For the VSP system IPS Case Designer ®, the mean value of time needed was 36.5 min (median, 32 min; minimum, 20 min; maximum, 60 min).

For the VSP system Dolphin Imaging ®, the mean value of time needed was 33.6 min (median, 30 min; minimum, 20 min; maximum, 60 min).

For the VSP system ProPlan CMF ®, the mean value of time needed was 45.5 min (median, 43 min; minimum, 25 min; maximum: 63 min).

Also seen in Fig. 6.

To compare the three systems regarding working time, we performed a post hoc analysis. Therefore, a Tukey range test was used. We found a statistical significant difference between ProPlan CMF ® and Dolphin Imaging ® (p value, 0.02). There was no statistical significance found between the IPS Case Designer ® and Dolphin Imaging ® (p value, 0.7) and ProPlan CMF ® and IPS Case Designer ® (p value, 0.09). The difference measured in minutes between the means of IPS Case Designer ® and Dolphin Imaging ® was 2.9, between ProPlan CMF ® and Dolphin Imaging ® 11.9, and between ProPlan CMF ® and IPS Case Designer ® 9.

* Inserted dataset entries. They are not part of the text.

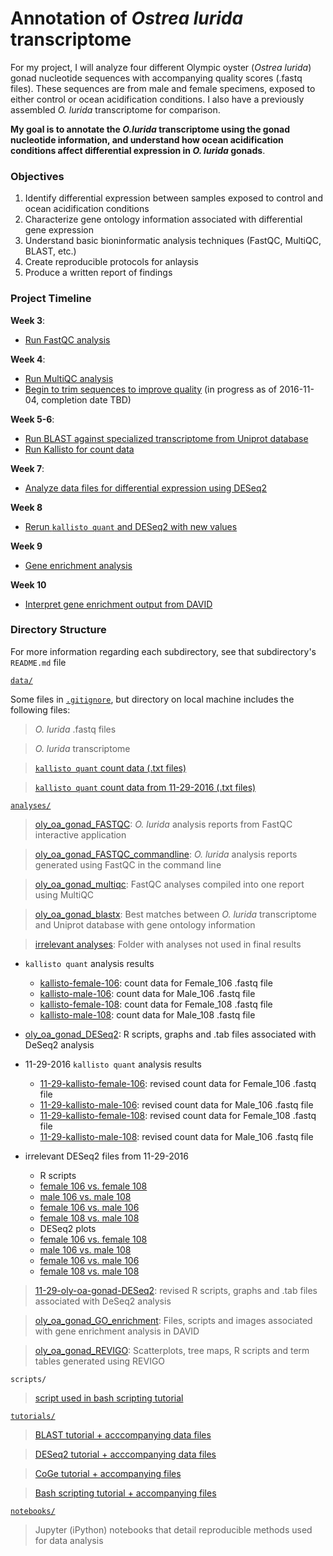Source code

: # Annotation of *Ostrea lurida* transcriptome

For my project, I will analyze four different Olympic oyster (*Ostrea lurida*) gonad nucleotide sequences with accompanying quality scores (.fastq files). These sequences are from male and female specimens, exposed to either control or ocean acidification conditions. I also have a previously assembled *O. lurida* transcriptome for comparison.

**My goal is to annotate the *O.lurida* transcriptome using the gonad nucleotide information, and understand how ocean acidification conditions affect differential expression in *O. lurida* gonads**.

### Objectives

1. Identify differential expression between samples exposed to control and ocean acidification conditions
2. Characterize gene ontology information associated with differential gene expression
3. Understand basic bioninformatic analysis techniques (FastQC, MultiQC, BLAST, etc.)
4. Create reproducible protocols for anlaysis
5. Produce a written report of findings

### Project Timeline

**Week 3**: 
- [Run FastQC analysis](https://github.com/yaaminiv/yaaminiv-fish546-2016/blob/master/notebooks/2016-10-19-oly-gonad-OA-part-1-FASTQC-results.ipynb)

**Week 4**: 
- [Run MultiQC analysis](https://github.com/yaaminiv/yaaminiv-fish546-2016/blob/master/notebooks/2016-10-13-oly-gonad-OA-part-1.ipynb)
- [Begin to trim sequences to improve quality](https://github.com/yaaminiv/yaaminiv-fish546-2016/blob/master/notebooks/2016-10-13-oly-gonad-OA-part-1.ipynb) (in progress as of 2016-11-04, completion date TBD)

**Week 5-6**: 
- [Run BLAST against specialized transcriptome from Uniprot database](https://github.com/yaaminiv/yaaminiv-fish546-2016/blob/master/notebooks/2016-10-28-oly-gonad-OA-part-2-BLAST.ipynb)
- [Run Kallisto for count data](https://github.com/yaaminiv/yaaminiv-fish546-2016/blob/master/notebooks/2016-11-04-oly-gonad-OA-part3-kallisto.ipynb)

**Week 7**:
- [Analyze data files for differential expression using DESeq2](https://github.com/yaaminiv/yaaminiv-fish546-2016/blob/master/notebooks/2016-11-11-oly-gonad-OA-part4-differential-expression.ipynb)

**Week 8**
- [Rerun `kallisto quant` and DESeq2 with new values](https://github.com/yaaminiv/yaaminiv-fish546-2016/blob/master/notebooks/2016-11-29-oly-gonad-OA-part5-rerun-kallisto-and-DESeq2.ipynb)

**Week 9**
- [Gene enrichment analysis](https://github.com/yaaminiv/yaaminiv-fish546-2016/blob/master/notebooks/2016-11-30-oly-gonad-OA-part6-enrichment-analysis.ipynb)

**Week 10**
- [Interpret gene enrichment output from DAVID](https://github.com/yaaminiv/yaaminiv-fish546-2016/blob/master/notebooks/2016-12-12-oly-gonad-OA-part7-REVIGO.ipynb)

### Directory Structure
For more information regarding each subdirectory, see that subdirectory's `README.md` file

[`data/`](https://github.com/yaaminiv/yaaminiv-fish546-2016/tree/master/data)

Some files in [`.gitignore`](https://github.com/yaaminiv/yaaminiv-fish546-2016/blob/master/.gitignore), but directory on local machine includes the following files:

> *O. lurida* .fastq files

> *O. lurida* transcriptome

> [`kallisto quant` count data (.txt files)](https://github.com/yaaminiv/yaaminiv-fish546-2016/tree/master/data/2016-11-16_count_data)

> [`kallisto quant` count data from 11-29-2016 (.txt files)](https://github.com/yaaminiv/yaaminiv-fish546-2016/tree/master/data/2016-11-29_count_data)

[`analyses/`](https://github.com/yaaminiv/yaaminiv-fish546-2016/tree/master/analyses)
> [oly_oa_gonad_FASTQC](https://github.com/yaaminiv/yaaminiv-fish546-2016/tree/master/analyses/oly_oa_gonad_FASTQC): *O. lurida* analysis reports from FastQC interactive application

> [oly_oa_gonad_FASTQC_commandline](https://github.com/yaaminiv/yaaminiv-fish546-2016/tree/master/analyses/oly_oa_gonad_FastQC_commandline): *O. lurida* analysis reports generated using FastQC in the command line

> [oly_oa_gonad_multiqc](https://github.com/yaaminiv/yaaminiv-fish546-2016/tree/master/analyses/oly_oa_gonad_MultiQC): FastQC analyses compiled into one report using MultiQC

> [oly_oa_gonad_blastx](https://github.com/yaaminiv/yaaminiv-fish546-2016/tree/master/analyses/oly_oa_gonad_blastx): Best matches between *O. lurida* transcriptome and Uniprot database with gene ontology information

> [irrelevant analyses](https://github.com/yaaminiv/yaaminiv-fish546-2016/tree/master/analyses/irrelevant-analyses): Folder with analyses not used in final results

 - `kallisto quant` analysis results
   - [kallisto-female-106](https://github.com/yaaminiv/yaaminiv-fish546-2016/tree/master/analyses/irrelevant-analyses/kallisto-female-106): count data for Female_106 .fastq file
   - [kallisto-male-106](https://github.com/yaaminiv/yaaminiv-fish546-2016/tree/master/analyses/irrelevant-analyses/kallisto-male-106): count data for Male_106 .fastq file
   - [kallisto-female-108](https://github.com/yaaminiv/yaaminiv-fish546-2016/tree/master/analyses/irrelevant-analyses/kallisto-female-108): count data for Female_108 .fastq file
   - [kallisto-male-108](https://github.com/yaaminiv/yaaminiv-fish546-2016/tree/master/analyses/irrelevant-analyses/kallisto-male-108): count data for Male_108 .fastq file
  
 - [oly_oa_gonad_DESeq2](https://github.com/yaaminiv/yaaminiv-fish546-2016/tree/master/analyses/oly_oa_gonad_DESeq2): R scripts, graphs and .tab files associated with DeSeq2 analysis

 - 11-29-2016 `kallisto quant` analysis results
   - [11-29-kallisto-female-106](https://github.com/yaaminiv/yaaminiv-fish546-2016/tree/master/analyses/irrelevant-analyses/11-29-kallisto-female-106): revised count data for Female_106 .fastq file
   - [11-29-kallisto-male-106](https://github.com/yaaminiv/yaaminiv-fish546-2016/tree/master/analyses/irrelevant-analyses/11-29-kallisto-male-106): revised count data for Male_106 .fastq file
   - [11-29-kallisto-female-108](https://github.com/yaaminiv/yaaminiv-fish546-2016/tree/master/analyses/irrelevant-analyses/11-29-kallisto-female-108): revised count data for Female_108 .fastq file
   - [11-29-kallisto-male-108](https://github.com/yaaminiv/yaaminiv-fish546-2016/tree/master/analyses/irrelevant-analyses/11-29-kallisto-male-108): revised count data for Male_106 .fastq file

 - irrelevant DESeq2 files from 11-29-2016
   - R scripts
    - [female 106 vs. female 108](https://github.com/yaaminiv/yaaminiv-fish546-2016/blob/master/analyses/irrelevant-analyses/2016-11-29-female106-female108-DESeq2.R)
    - [male 106 vs. male 108](https://github.com/yaaminiv/yaaminiv-fish546-2016/blob/master/analyses/irrelevant-analyses/2016-11-29-male106-male108-DESeq2.R)
    - [female 106 vs. male 106](https://github.com/yaaminiv/yaaminiv-fish546-2016/blob/master/analyses/irrelevant-analyses/2016-11-29-female106-male106-DESeq2.R)
    - [female 108 vs. male 108](https://github.com/yaaminiv/yaaminiv-fish546-2016/blob/master/analyses/irrelevant-analyses/2016-11-29-female108-male108-DESeq2.R)
   - DESeq2 plots
    - [female 106 vs. female 108](https://github.com/yaaminiv/yaaminiv-fish546-2016/blob/master/analyses/irrelevant-analyses/female106-female108.png)
    - [male 106 vs. male 108](https://github.com/yaaminiv/yaaminiv-fish546-2016/blob/master/analyses/irrelevant-analyses/male106-male108.png)
    - [female 106 vs. male 106](https://github.com/yaaminiv/yaaminiv-fish546-2016/blob/master/analyses/irrelevant-analyses/female106-male106.png)
    - [female 108 vs. male 108](https://github.com/yaaminiv/yaaminiv-fish546-2016/blob/master/analyses/irrelevant-analyses/female108-male108.png)
  
> [11-29-oly-oa-gonad-DESeq2](https://github.com/yaaminiv/yaaminiv-fish546-2016/tree/master/analyses/11-29-oly-oa-gonad-DESeq2): revised R scripts, graphs and .tab files associated with DeSeq2 analysis

> [oly_oa_gonad_GO_enrichment](https://github.com/yaaminiv/yaaminiv-fish546-2016/tree/master/analyses/oly_oa_gonad_GO_enrichment): Files, scripts and images associated with gene enrichment analysis in DAVID

> [oly_oa_gonad_REVIGO](https://github.com/yaaminiv/yaaminiv-fish546-2016/tree/master/analyses/oly_oa_gonad_REVIGO): Scatterplots, tree maps, R scripts and term tables generated using REVIGO

`scripts/`
> [script used in bash scripting tutorial](https://github.com/yaaminiv/yaaminiv-fish546-2016/blob/master/scripts/quiz7.sh)

[`tutorials/`](https://github.com/yaaminiv/yaaminiv-fish546-2016/tree/master/tutorials)
> [BLAST tutorial + acccompanying data files](https://github.com/yaaminiv/yaaminiv-fish546-2016/tree/master/tutorials/BLAST-tutorial)

> [DESeq2 tutorial + acccompanying data files](https://github.com/yaaminiv/yaaminiv-fish546-2016/tree/master/tutorials/DESeq2-tutorial)

> [CoGe tutorial + accompanying files](https://github.com/yaaminiv/yaaminiv-fish546-2016/tree/master/tutorials/COGE-tutorial)

> [Bash scripting tutorial + accompanying files](https://github.com/yaaminiv/yaaminiv-fish546-2016/tree/master/tutorials/bash-scripting-tutorial)

[`notebooks/`](https://github.com/yaaminiv/yaaminiv-fish546-2016/tree/master/notebooks)
> Jupyter (iPython) notebooks that detail reproducible methods used for data analysis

The three tested VSP systems are available in different software packages. The costs are in a similar range. Dependent on which package to choose, asset costs for acquiring the software, license fee, license possibilities, paying for support services, and service contract costs differ. The authors decided to show these results in tables. For the VSP system IPS Case Designer ®, see Table 1.

Costs of the VSP system Dolphin Imaging ® are shown in Table 2.

In the Dolphin Business version, the license is perpetual. The annual fee is not mandatory, but updates or support run out if not paid.

In the VSP system ProPlan CMF ®—see Table 3—there is no initial software training included in the price. But it is possible to buy a training session.

Costs for splint production in cooperation with the current company were also assessed. The files could be exported for free and the splints can be built in a 3D printer. The VSP system IPS Case Designer ® from the KLS Martin Group company was the only application software which offers the possibility to send the splint files during the planning process via data transfer for production. The splints will be sent back per post. Costs for splint fabrication were 182.25 $ per splint.

As a strength, the authors mention that for evaluation of time consumption, all VSP was performed by one experienced person who had been trained on all three software applications. All work was done with the same PC.

A further strength is the chosen patient collective for this comparison. Nineteen already finished cases with available pre- and post-operative radiological 3D datasets were used for a realistic second planning of IQLFIIO, a complex surgical intervention. The surgical aim was the actually reached situation as found in the post-operative scans. We have successfully developed a standardized workflow for all three compared applications.

An aim of this study is to give an overview about the different costs and license products. These are different, but in similar ranges in all three software applications. It is difficult to perform and publish a price comparison because companies sometimes quickly change their price policies. This is a limitation of this study. However, the authors think that this work gives a suitable overview about the level of costs allowing to estimate usability in surgical planning routine.

For the system IPS Case Designer ®, the costs are outlined on the homepage of the company and apparent for everyone. For Dolphin Imaging ® and ProPlan CMF ®, the company has to be contacted to acquire cost information. One possible limitation of this study is that the authors only give a financial orientation instead of a price/performance ratio. However, it only seems to be possible to assess a price/performance ratio if the whole functional range is considered. This was not an objective of this work.

Generally, costs are higher; the more steps of the planning process have to be outsourced [6].